Chuuya yavaşça balkonun zeminine oturmuş ve kollarını bacaklarına sarmıştı. Göğsündeki ağırlık onu mahvediyordu, üç günü hiç yaşamamış olmayı diliyordu. Bacaklarını daha çok kendine çekerken üşüdüğünü hissetti ama oturduğu yerden kalkası yoktu.
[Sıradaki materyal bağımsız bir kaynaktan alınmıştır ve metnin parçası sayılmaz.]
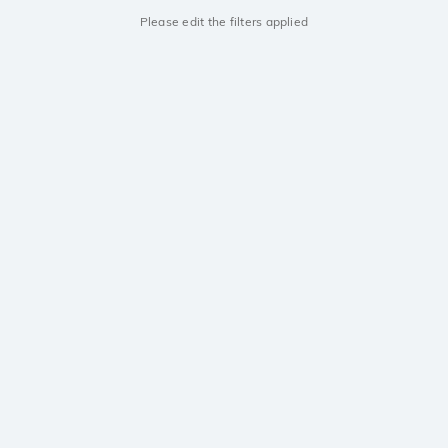
Please edit the filters applied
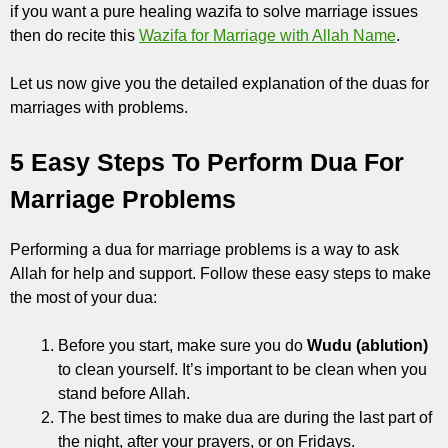
if you want a pure healing wazifa to solve marriage issues
then do recite this
Wazifa for Marriage with Allah Name
.
Let us now give you the detailed explanation of the duas for
marriages with problems.
5 Easy Steps To Perform Dua For
Marriage Problems
Performing a dua for marriage problems is a way to ask
Allah for help and support. Follow these easy steps to make
the most of your dua:
Before you start, make sure you do
Wudu (ablution)
to clean yourself. It’s important to be clean when you
stand before Allah.
The best times to make dua are during the last part of
the night, after your prayers, or on Fridays.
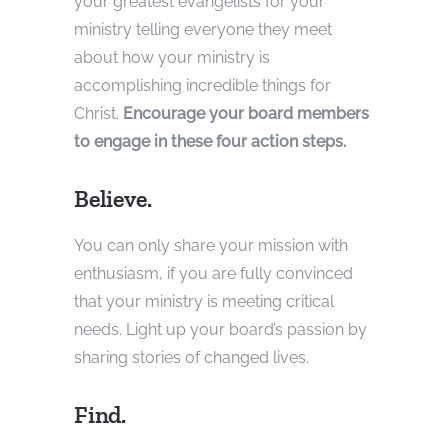
your greatest evangelists for your
ministry telling everyone they meet
about how your ministry is
accomplishing incredible things for
Christ.
Encourage your board members
to engage in these four action steps.
Believe.
You can only share your mission with
enthusiasm, if you are fully convinced
that your ministry is meeting critical
needs. Light up your board’s passion by
sharing stories of changed lives.
Find.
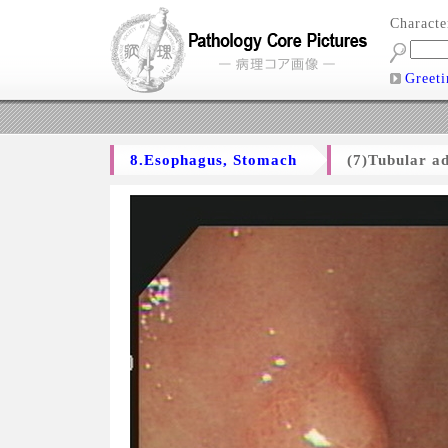
Charact
Greeti
8.Esophagus, Stomach
(7)Tubular a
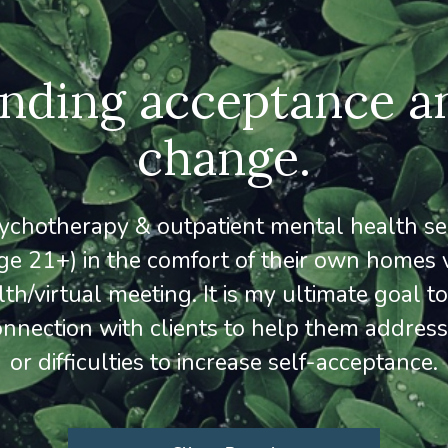
inding acceptance a
change.
psychotherapy & outpatient mental health ser
ge 21+) in the comfort of their own homes 
lth/virtual meeting. It is my ultimate goal t
onnection with clients to help them address
or difficulties to increase self-acceptance.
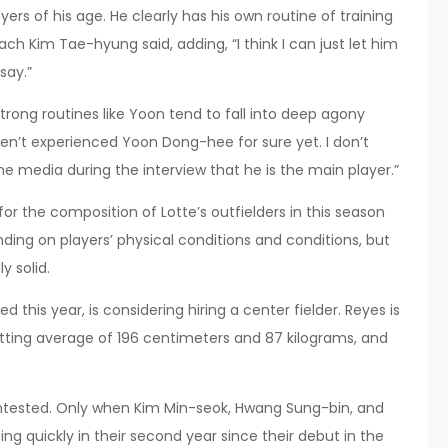
ers of his age. He clearly has his own routine of training
oach Kim Tae-hyung said, adding, “I think I can just let him
say.”
strong routines like Yoon tend to fall into deep agony
haven’t experienced Yoon Dong-hee for sure yet. I don’t
 the media during the interview that he is the main player.”
 the composition of Lotte’s outfielders in this season
ing on players’ physical conditions and conditions, but
y solid.
d this year, is considering hiring a center fielder. Reyes is
atting average of 196 centimeters and 87 kilograms, and
contested. Only when Kim Min-seok, Hwang Sung-bin, and
g quickly in their second year since their debut in the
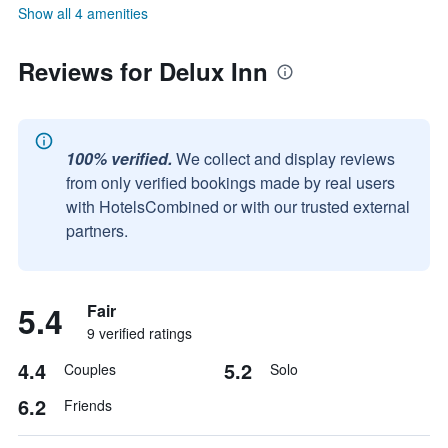
Show all 4 amenities
Reviews for Delux Inn
100% verified.
We collect and display reviews
from only verified bookings made by real users
with HotelsCombined or with our trusted external
partners.
5.4
Fair
9 verified ratings
4.4
5.2
Couples
Solo
6.2
Friends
Bu yüzden soğuk rüzgarların estiği balkonda biraz daha kendine tutunmaya çalıştı.
Uçurum geri gelmişti.
Aslında hiç gitmemişti.
O his içinde yaşıyor ve her geçen gün dallanıyordu.
Nefes alamadığını hissettiğinde kafasını kaldırmış ve çaresiz bir şekilde içine derin nefesler çekerken dudaklarını aralamıştı, bu tür anlarda geçmişte yaşadığı olaylar aklına düşer, onu huzursuz ederdi.
Arkadaşlarının gözlerinin önünde ölmesi, arahabakiyle ilk tanışması, Verlaine, Sheep, Mori, Osamu...
Elleri boğazına giderken dişlerini sıktı ve gözlerinin dolmasını engellemeye çalışırken boğulur gibi bir ses çıkardı, bir canlının son çırpınışları gibiydi. Havaya ihtiyacı vardı ama zaten balkondaydı. Başını duvara yaslarken vücuduna korkunç bir titreme yayılmış başı dönmüş, midesi bulanmış ve gözleri kararmıştı. Gözlerinden yaşlar süzülürken, bayılacak gibi hissetmesiyle vücudu yere yatmış ve iki büklüm olurken titremesi geçmemişti. Bacakları var olmayan bir şeyi tekmelerken elleri yumruk halinde göğsünde duruyordu. Tüm vücudu titrerken dehşet içinde dişlerini sıkmış, yardım çığlığı için dudaklarını aralamış ve sadece kesik bir nefes çıkmıştı.